Nature restoration often takes place in not-so-remote places
With these thoughts in mind, a bus brought everyone to Monserrat mountains and nearby areas in Fundació Catalunya la Pedrera’s custody. Miquel and his team explained their issues when turning abandoned farmland into biodiverse habitats and fire-resistant landscapes. No proper restoration of cultural landscapes can be achieved without the private sector and those who make a living on the land. In this case, two local farmers raise cattle and goats on parts of the land.
Miquel Rafa explains one of Fundació Catalunya la Pedrera’s projects
On the second day of the Design Thinking Workshop, Jurgen Tack, Scientific Director at ELO, Valerie Vandenabeele of Anspreekpunt Privaatbeheer, Theo de Bruin of INBBO, Jim Levitt of the ILCN, and your’s truly faced the challenge of figuring out how to convince a hypothetical funds manager at the Hewlett Foundation (Claire from Paris) to give a large grant to a restoration project. The result was presented as a short theatre play performed by the team.

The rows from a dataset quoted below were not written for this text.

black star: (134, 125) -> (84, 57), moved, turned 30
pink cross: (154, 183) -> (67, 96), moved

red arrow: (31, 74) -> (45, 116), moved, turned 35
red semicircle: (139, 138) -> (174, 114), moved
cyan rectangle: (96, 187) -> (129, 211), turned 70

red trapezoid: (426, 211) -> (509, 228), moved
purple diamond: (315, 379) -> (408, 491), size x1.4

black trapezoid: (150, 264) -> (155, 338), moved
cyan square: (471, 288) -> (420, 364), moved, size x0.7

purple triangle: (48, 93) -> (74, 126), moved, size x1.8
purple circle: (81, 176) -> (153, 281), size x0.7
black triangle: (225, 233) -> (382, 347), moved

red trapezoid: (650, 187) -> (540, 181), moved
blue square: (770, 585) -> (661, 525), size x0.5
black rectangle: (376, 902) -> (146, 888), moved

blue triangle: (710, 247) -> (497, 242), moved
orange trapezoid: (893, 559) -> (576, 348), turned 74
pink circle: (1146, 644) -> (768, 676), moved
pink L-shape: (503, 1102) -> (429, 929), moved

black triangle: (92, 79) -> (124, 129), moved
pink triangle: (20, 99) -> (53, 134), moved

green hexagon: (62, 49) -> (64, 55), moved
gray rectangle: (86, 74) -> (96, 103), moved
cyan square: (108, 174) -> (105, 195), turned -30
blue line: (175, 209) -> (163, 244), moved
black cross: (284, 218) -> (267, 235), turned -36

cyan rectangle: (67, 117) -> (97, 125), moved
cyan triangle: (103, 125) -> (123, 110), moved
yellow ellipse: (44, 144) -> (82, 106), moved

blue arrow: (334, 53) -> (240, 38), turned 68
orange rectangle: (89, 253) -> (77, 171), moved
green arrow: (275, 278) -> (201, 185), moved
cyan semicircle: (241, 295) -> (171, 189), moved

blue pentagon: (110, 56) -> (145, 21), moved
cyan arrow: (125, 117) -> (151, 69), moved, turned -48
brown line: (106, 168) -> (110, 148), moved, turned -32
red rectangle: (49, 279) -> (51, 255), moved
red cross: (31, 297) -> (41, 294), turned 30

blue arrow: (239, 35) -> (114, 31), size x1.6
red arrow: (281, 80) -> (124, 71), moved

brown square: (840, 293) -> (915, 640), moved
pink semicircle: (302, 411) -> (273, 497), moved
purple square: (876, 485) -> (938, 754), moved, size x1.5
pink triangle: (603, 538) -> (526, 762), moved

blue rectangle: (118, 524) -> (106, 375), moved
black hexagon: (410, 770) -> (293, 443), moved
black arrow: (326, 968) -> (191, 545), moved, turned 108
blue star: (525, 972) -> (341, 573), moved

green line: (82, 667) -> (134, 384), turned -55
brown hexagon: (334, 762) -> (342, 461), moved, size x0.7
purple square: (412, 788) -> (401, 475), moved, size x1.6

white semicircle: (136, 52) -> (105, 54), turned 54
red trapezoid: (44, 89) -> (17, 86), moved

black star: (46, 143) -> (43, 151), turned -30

Jurgen Tack (left) and Harm Schoten, Eurosite
The play’s story begins in an art gallery (Claire loves fine arts) where Jurgen (he’s the conservationist pitching for the grant) meets Claire and skillfully inquires about her interests. He is blessed with emotional intelligence and refrains from talking about restoration projects and grants. Instead, he invites her to an exhibition venue in Brussels. Claire gladly accepts, and a few weeks later, she meets with Jurgen at the exhibition, where – not entirely by coincidence – she meets Jurgen’s ally, an executive of the European Commission (played by Jim), who vows for Jurgen’s credibility and experience. The play is wrapped up with a short episode staged on the Galapagos Islands, where Jurgen shows Claire the impressive results of an ongoing project he supervises. Jurgen is shrewd enough to ask her for advice on his project’s specific issues. Impressed with his humbleness and kindness, she feels very much acknowledged and processes in her head now how to pitch a joint project with Jurgen at her organisation to fund it.
Mathias Brummer (XCN) explains the landscape to Jim Levitt, Carolina Halevy and Stanzi Litgens
As I learned from Stanzi, there’s a lot to gain from indigenous wisdom for modern science to understand habitats better. Perhaps Claire’s and Jurgen’s joint project will materialise at the Artic with Stanzi Litgens as the project’s ambassador to the indigenous people?